Firstly, thanks to all for the feedback sent to me directly, and for the people that have taken the time to comment here.
I’m glad it has sparked some debate
I totally agree that one of the biggest barriers to turning some of the concepts covered in the piece from vision to reality will be the culture and speed of execution from the MNO’s. If any of you have seen me speak you will know how acutely aware I am of the reputation & credibility issues MNO’s have to overcome with the Developer Community.
Only closer collaboration between the MNO’s, tangible deliveries and a sustained and consistent approach to Developers will change this perception.
Of course this needs to be achieved in a rapidly moving competitive landscape where the bar is raised on an almost daily basis. Developers are not going to stop and wait for MNO’s to get this right. It’s a tough challenge, but certainly one that motivates me every morning!
Keith – you are right that many of these examples can be achieved by mashing together various 3rd party offers within the native app.
I guess my point was the Mobile Operator provides the operational wrap to ensure these enablers can sustain “industrial scale” usage, are accepted by the end user (the brand & trust topic), are device agnostic, and that the network enablers are server side, in the cloud, so they minimise the impact on the developer for maintaining multiple app builds per handset platform.
Finally something I didn’t cover specifically in the article but was kind of assumed in my premise, is if we believe the mid to long term future of mobile services is delivery via the browser and not native apps, the server side network enablers from Operators become very hard to beat.
the 3g makes the most of it
DigitDiary
IMHO the only concievable future for the mobile operator industry is for them to be come more ISP-like
The model you mention (and the model that mobile operators push) is very much like early AOL / CompuServe style internet access with all that “branded” access thing and restrictions and branded software etc.
We’ve all seen how that worked (well at least globally, not sure is AOL and CompuServe are still like that in the US).

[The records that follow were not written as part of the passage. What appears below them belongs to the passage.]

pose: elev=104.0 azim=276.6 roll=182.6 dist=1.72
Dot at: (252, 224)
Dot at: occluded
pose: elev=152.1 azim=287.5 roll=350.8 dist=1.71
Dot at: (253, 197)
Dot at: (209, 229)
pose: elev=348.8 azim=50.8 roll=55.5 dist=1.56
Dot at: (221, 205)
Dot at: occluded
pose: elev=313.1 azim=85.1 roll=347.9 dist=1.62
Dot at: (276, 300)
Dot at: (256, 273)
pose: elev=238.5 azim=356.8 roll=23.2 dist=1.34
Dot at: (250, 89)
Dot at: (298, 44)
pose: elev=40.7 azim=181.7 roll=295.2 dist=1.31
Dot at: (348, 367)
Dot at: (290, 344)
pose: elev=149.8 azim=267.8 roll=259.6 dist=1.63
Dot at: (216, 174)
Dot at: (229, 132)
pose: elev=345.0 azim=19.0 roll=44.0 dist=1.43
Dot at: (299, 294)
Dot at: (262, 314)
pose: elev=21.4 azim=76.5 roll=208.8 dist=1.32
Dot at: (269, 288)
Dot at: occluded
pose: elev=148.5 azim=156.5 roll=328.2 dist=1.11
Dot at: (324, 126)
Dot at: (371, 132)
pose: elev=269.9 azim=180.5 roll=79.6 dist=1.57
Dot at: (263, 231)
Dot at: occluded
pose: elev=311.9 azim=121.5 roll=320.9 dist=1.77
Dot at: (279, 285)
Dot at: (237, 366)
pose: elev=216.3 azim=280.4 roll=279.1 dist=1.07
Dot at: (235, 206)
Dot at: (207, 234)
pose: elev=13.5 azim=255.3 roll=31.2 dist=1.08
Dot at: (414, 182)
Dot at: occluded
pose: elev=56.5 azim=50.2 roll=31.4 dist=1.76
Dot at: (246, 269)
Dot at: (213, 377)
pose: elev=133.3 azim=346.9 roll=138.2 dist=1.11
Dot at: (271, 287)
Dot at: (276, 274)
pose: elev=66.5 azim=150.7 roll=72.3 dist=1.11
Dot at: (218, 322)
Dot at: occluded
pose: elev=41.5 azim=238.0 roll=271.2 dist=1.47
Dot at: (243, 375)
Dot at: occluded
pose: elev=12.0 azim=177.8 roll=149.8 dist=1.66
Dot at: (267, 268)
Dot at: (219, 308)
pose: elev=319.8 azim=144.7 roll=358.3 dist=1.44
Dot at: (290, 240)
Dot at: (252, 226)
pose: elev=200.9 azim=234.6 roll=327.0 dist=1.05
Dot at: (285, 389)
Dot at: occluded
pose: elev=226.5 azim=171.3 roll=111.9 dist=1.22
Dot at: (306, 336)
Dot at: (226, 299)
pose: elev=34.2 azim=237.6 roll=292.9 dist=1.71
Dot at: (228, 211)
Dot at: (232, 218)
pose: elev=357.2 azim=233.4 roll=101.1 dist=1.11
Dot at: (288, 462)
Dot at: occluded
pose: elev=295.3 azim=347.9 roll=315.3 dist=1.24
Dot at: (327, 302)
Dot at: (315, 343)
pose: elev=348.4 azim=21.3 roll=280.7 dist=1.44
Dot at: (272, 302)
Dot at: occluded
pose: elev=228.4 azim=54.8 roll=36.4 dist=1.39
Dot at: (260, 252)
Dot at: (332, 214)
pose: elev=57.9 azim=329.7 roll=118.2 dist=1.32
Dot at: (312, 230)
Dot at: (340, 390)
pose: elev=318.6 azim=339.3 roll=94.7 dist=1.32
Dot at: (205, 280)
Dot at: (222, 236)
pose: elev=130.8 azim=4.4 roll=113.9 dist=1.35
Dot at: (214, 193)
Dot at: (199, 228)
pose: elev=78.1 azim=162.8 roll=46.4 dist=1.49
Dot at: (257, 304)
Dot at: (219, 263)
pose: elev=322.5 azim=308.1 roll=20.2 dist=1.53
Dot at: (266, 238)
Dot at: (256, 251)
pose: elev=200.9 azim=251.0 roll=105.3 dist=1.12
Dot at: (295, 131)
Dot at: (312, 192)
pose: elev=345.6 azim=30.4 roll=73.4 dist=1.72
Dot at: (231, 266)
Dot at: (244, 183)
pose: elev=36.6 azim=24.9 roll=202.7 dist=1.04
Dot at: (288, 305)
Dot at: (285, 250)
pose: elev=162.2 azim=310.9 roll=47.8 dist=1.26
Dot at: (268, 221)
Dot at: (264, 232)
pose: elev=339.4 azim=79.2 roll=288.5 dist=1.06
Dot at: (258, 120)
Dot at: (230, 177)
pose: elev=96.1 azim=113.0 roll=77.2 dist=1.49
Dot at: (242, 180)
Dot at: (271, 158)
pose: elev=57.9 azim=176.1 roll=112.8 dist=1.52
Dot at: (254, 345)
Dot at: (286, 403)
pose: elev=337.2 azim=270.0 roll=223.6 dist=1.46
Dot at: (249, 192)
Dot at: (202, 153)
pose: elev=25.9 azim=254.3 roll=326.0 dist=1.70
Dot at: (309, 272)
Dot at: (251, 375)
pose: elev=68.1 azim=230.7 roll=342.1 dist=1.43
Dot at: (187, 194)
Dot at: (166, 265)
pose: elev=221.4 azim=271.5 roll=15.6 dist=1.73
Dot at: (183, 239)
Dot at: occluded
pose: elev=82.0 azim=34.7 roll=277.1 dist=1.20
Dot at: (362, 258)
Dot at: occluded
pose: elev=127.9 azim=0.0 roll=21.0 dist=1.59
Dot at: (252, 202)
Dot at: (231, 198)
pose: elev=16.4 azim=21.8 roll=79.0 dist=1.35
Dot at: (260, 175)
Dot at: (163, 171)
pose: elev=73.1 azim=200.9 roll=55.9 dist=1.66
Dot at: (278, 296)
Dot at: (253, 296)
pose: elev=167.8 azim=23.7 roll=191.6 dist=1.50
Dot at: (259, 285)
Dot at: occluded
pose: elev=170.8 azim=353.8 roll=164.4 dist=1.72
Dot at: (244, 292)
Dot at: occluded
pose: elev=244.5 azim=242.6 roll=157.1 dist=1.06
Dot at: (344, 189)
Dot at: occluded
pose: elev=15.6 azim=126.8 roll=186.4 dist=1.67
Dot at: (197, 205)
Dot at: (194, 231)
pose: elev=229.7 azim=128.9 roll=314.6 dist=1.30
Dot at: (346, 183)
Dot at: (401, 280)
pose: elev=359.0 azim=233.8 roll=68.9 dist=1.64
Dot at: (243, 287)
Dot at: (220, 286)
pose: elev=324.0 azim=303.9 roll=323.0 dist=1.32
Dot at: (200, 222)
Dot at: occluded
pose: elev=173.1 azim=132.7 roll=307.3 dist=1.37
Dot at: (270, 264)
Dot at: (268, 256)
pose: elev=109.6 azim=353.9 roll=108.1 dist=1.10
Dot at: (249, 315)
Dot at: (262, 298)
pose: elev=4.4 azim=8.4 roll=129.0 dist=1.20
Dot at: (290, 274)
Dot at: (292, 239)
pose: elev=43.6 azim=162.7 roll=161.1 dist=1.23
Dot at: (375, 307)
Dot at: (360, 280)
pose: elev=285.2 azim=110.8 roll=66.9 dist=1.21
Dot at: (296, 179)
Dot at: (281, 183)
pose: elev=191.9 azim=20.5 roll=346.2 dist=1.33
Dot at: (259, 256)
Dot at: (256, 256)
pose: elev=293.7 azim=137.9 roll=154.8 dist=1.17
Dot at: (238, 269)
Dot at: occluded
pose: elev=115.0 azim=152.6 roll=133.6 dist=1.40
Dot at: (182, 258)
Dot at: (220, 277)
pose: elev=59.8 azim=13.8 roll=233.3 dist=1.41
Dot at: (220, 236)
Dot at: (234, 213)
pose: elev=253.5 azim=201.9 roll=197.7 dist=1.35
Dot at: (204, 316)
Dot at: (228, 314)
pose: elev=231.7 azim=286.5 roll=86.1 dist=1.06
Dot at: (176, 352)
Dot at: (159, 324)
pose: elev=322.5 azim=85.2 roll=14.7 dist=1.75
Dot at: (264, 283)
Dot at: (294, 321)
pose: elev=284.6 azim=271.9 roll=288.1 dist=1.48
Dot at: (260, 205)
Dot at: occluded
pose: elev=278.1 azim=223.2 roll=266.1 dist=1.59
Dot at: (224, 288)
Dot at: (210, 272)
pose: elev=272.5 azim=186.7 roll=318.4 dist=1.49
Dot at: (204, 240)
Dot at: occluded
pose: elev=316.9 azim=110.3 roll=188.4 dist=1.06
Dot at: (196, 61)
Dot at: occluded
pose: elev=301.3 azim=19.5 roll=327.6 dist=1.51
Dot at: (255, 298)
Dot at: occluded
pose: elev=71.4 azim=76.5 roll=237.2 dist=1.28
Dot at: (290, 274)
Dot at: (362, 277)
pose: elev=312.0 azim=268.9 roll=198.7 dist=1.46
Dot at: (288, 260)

The unobtrusive, net-neutral, “we sell you access and bandwidth” ISP is the future of mobile operators. Because people are already used to internet being like that. Mobile operators aren’t really used to that but it’s just because they haven’t really dealt with serving internet access that long. Compare their voice services offers to those of landline and VoIP providers and you can see their certain future in terms of ISP-ing.
WiMax in unlicenced bands and progress of WiFi will level the playfield sooner or later, and barrier of entry for serving mobile users will lower.
It’s a cognitive dissonance between the industry and the customer. And the customer is always right… eventually. It’s just a matter of which player in a competitive market learns that first.